The culmination of the set, of course, is that battleground of conflicts which close the F-minor Ballade. Bolet delivered all the pianistic colors and emotional resonances therein, while apparently surveying the scene from afar. It made a stunning conclusion.

In the first half of this program, a certain opaqueness of thought marked the pianist’s approach to Grieg’s “Ballade in the Form of Variations on a Norwegian Melody,” and the first two of Brahms’ Four Ballades, Opus 10.
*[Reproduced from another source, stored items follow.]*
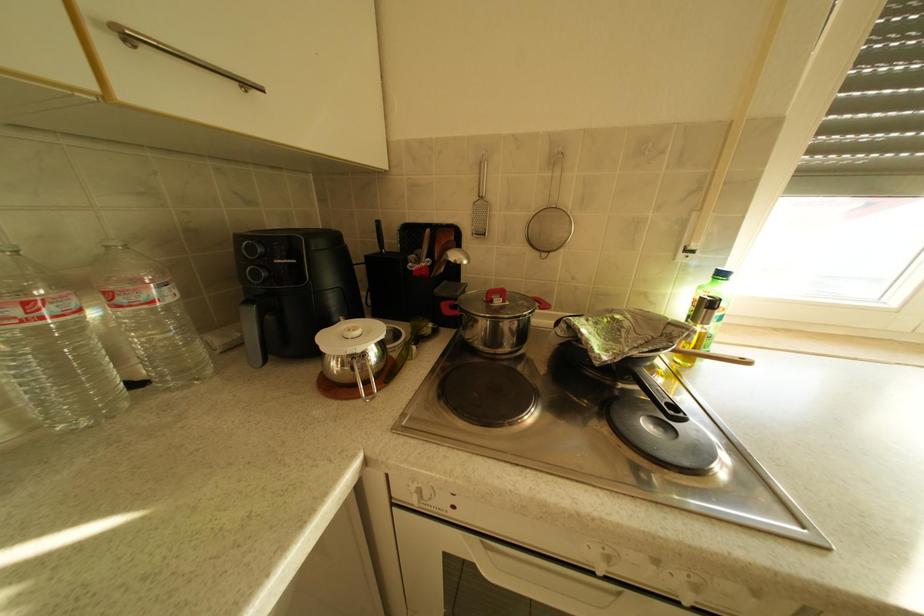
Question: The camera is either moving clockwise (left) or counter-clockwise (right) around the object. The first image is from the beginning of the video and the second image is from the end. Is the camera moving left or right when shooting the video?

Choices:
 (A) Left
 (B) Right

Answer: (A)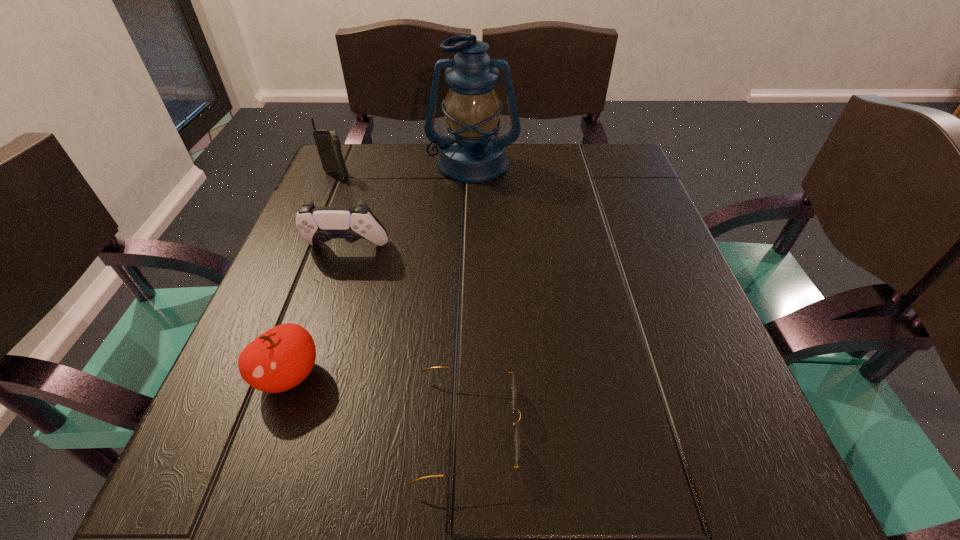
Identify the location of the tallest object. The width and height of the screenshot is (960, 540). (473, 154).

This screenshot has height=540, width=960. In order to click on cellular telephone in this screenshot , I will do `click(328, 144)`.

Where is `control`? control is located at coordinates (315, 224).

The height and width of the screenshot is (540, 960). What are the coordinates of `apple` in the screenshot? It's located at (281, 358).

What are the coordinates of `spectacles` in the screenshot? It's located at (516, 435).

Where is `vacant space located on the face of the tallest object`? vacant space located on the face of the tallest object is located at coordinates (470, 306).

You are a GUI agent. You are given a task and a screenshot of the screen. Output one action in this format:
    pyautogui.click(x=<x>, y=<y>)
    Task: Click on the free region located on the keyboard of the cellular telephone
    The width and height of the screenshot is (960, 540).
    Given the screenshot: What is the action you would take?
    pyautogui.click(x=317, y=222)

Find the location of a particular element. vacant point located 0.140m on the front-facing side of the third nearest object is located at coordinates (324, 318).

Find the location of `vacant region located 0.090m on the front of the apple`. vacant region located 0.090m on the front of the apple is located at coordinates (255, 470).

Find the location of `vacant area situated 0.110m on the temples of the shortest object`. vacant area situated 0.110m on the temples of the shortest object is located at coordinates coord(599,428).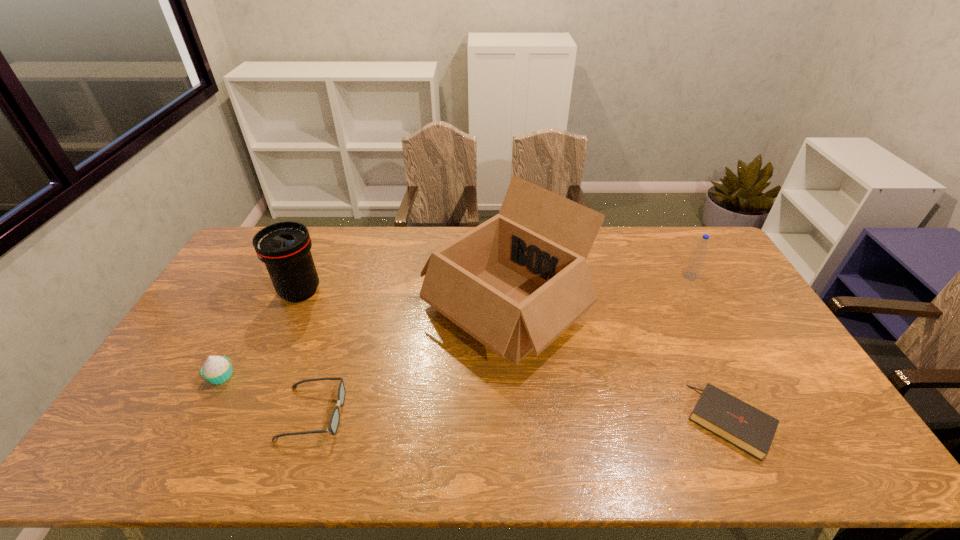
Find the location of a particular element. The height and width of the screenshot is (540, 960). box is located at coordinates (516, 282).

Find the location of a particular element. the tallest object is located at coordinates (516, 282).

Find the location of a particular element. This screenshot has width=960, height=540. telephoto lens is located at coordinates (284, 247).

The image size is (960, 540). I want to click on the fourth shortest object, so click(695, 263).

Find the location of a particular element. This screenshot has height=540, width=960. the third shortest object is located at coordinates (217, 369).

Where is `the third object from left to right`? The image size is (960, 540). the third object from left to right is located at coordinates (335, 417).

Where is `the second shortest object`? The height and width of the screenshot is (540, 960). the second shortest object is located at coordinates [x=335, y=417].

At what (x,y) coordinates should I click in order to perform the action: click on the shortest object. Please return your answer as a coordinate pair (x, y). Looking at the image, I should click on (744, 426).

Where is `vacant position located on the right of the tallest object`? vacant position located on the right of the tallest object is located at coordinates (651, 309).

I want to click on vacant space located 0.180m on the back of the second tallest object, so click(321, 245).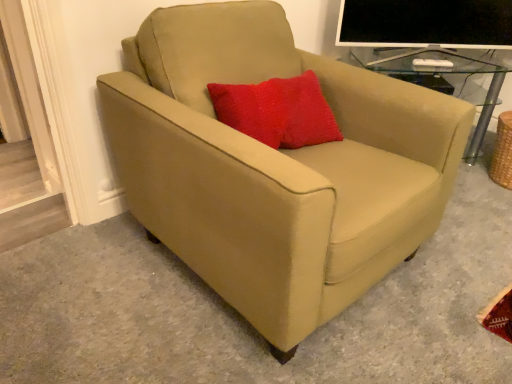
What do you see at coordinates (425, 25) in the screenshot? The image size is (512, 384). I see `matte black monitor at upper right` at bounding box center [425, 25].

Image resolution: width=512 pixels, height=384 pixels. Find the location of `matte black monitor at upper right`. matte black monitor at upper right is located at coordinates (425, 25).

What is the approximate height of suede beige armchair at center?

suede beige armchair at center is 32.15 inches in height.

What is the approximate width of suede beige armchair at center?

The width of suede beige armchair at center is 37.97 inches.

This screenshot has height=384, width=512. Describe the element at coordinates (276, 166) in the screenshot. I see `suede beige armchair at center` at that location.

At what (x,y) coordinates should I click in order to perform the action: click on suede beige armchair at center. Please return your answer as a coordinate pair (x, y). Looking at the image, I should click on (276, 166).

The width and height of the screenshot is (512, 384). I want to click on matte black monitor at upper right, so click(425, 25).

Does suede beige armchair at center appear on the right side of matte black monitor at upper right?

Incorrect, suede beige armchair at center is not on the right side of matte black monitor at upper right.

Is suede beige armchair at center in front of or behind matte black monitor at upper right in the image?

In the image, suede beige armchair at center appears in front of matte black monitor at upper right.

Which is nearer, (x=152, y=33) or (x=484, y=0)?

Clearly, point (x=152, y=33) is closer to the camera than point (x=484, y=0).

From the image's perspective, which one is positioned higher, suede beige armchair at center or matte black monitor at upper right?

matte black monitor at upper right, from the image's perspective.

From a real-world perspective, who is located lower, suede beige armchair at center or matte black monitor at upper right?

suede beige armchair at center.

Is suede beige armchair at center thinner than matte black monitor at upper right?

In fact, suede beige armchair at center might be wider than matte black monitor at upper right.

From their relative heights in the image, would you say suede beige armchair at center is taller or shorter than matte black monitor at upper right?

Clearly, suede beige armchair at center is taller compared to matte black monitor at upper right.

Considering the sizes of objects suede beige armchair at center and matte black monitor at upper right in the image provided, who is bigger, suede beige armchair at center or matte black monitor at upper right?

suede beige armchair at center is bigger.

Would you say suede beige armchair at center contains matte black monitor at upper right?

No.

Is suede beige armchair at center placed right next to matte black monitor at upper right?

suede beige armchair at center and matte black monitor at upper right are clearly separated.

Is suede beige armchair at center facing towards matte black monitor at upper right?

No, suede beige armchair at center is not turned towards matte black monitor at upper right.

Can you tell me how much suede beige armchair at center and matte black monitor at upper right differ in facing direction?

37.2 degrees separate the facing orientations of suede beige armchair at center and matte black monitor at upper right.

At what (x,y) coordinates should I click in order to perform the action: click on chair lying in front of the matte black monitor at upper right. Please return your answer as a coordinate pair (x, y). The height and width of the screenshot is (384, 512). Looking at the image, I should click on (276, 166).

Does matte black monitor at upper right appear on the right side of suede beige armchair at center?

Yes.

Between matte black monitor at upper right and suede beige armchair at center, which one is positioned in front?

suede beige armchair at center is in front.

Which is in front, point (477, 26) or point (200, 9)?

The point (200, 9) is in front.

From the image's perspective, relative to suede beige armchair at center, is matte black monitor at upper right above or below?

Based on their image positions, matte black monitor at upper right is located above suede beige armchair at center.

From a real-world perspective, which is physically below, matte black monitor at upper right or suede beige armchair at center?

suede beige armchair at center, from a real-world perspective.

In terms of width, does matte black monitor at upper right look wider or thinner when compared to suede beige armchair at center?

Clearly, matte black monitor at upper right has less width compared to suede beige armchair at center.

Which of these two, matte black monitor at upper right or suede beige armchair at center, stands taller?

Standing taller between the two is suede beige armchair at center.

Considering the relative sizes of matte black monitor at upper right and suede beige armchair at center in the image provided, is matte black monitor at upper right bigger than suede beige armchair at center?

No, matte black monitor at upper right is not bigger than suede beige armchair at center.

Is matte black monitor at upper right not inside suede beige armchair at center?

Absolutely, matte black monitor at upper right is external to suede beige armchair at center.

Are matte black monitor at upper right and suede beige armchair at center located far from each other?

matte black monitor at upper right is near suede beige armchair at center, not far away.

Could you tell me if matte black monitor at upper right is facing suede beige armchair at center?

No, matte black monitor at upper right is not facing towards suede beige armchair at center.

Find the location of `computer monitor to the right of suede beige armchair at center`. computer monitor to the right of suede beige armchair at center is located at coordinates (425, 25).

You are a GUI agent. You are given a task and a screenshot of the screen. Output one action in this format:
    pyautogui.click(x=<x>, y=<y>)
    Task: Click on the computer monitor located behind the suede beige armchair at center
    The width and height of the screenshot is (512, 384).
    Given the screenshot: What is the action you would take?
    pyautogui.click(x=425, y=25)

Where is `chair below the matte black monitor at upper right (from a real-world perspective)`? chair below the matte black monitor at upper right (from a real-world perspective) is located at coordinates (276, 166).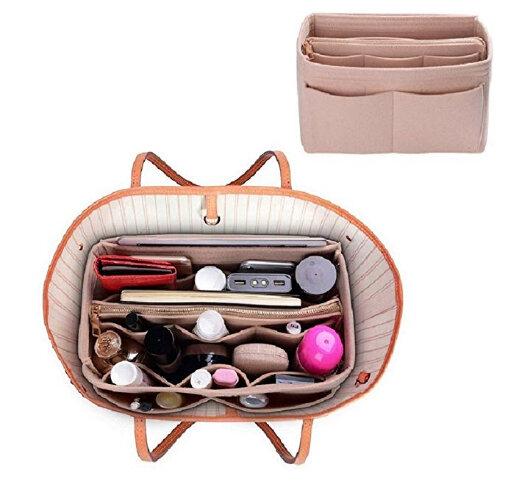
At what (x,y) coordinates should I click in order to perform the action: click on personal care products. Please return your answer as a coordinate pair (x, y). Looking at the image, I should click on point(225,374), point(202,377), point(126,374), point(206,324), point(324,352), point(168,398).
Thereafter, rapport between performer and listener grew, and thrived. Bolet’s probing, clarifying manner brought special rewards in the B-major piece which closes the set. Consequently, the distance from there to Liszt’s Ballade No. 2 in B minor, played with virtuosic disdain of its myriad difficulties, seemed short indeed.

Only two circumstances marred the occasion. First, the utterly wrongheaded and cliche-ridden program notes, which seemed to have been written by one with no personal experience of the music. Second, a gang of coughers and hackers, stationed in different parts of the hall, who worked very hard at preventing others from hearing the performance.

At the end, three encores were forthcoming: Chopin’s Etudes, Opus 25, Nos. 1 and 2, and an an excerpt from Bizet’s “L’arlesienne.”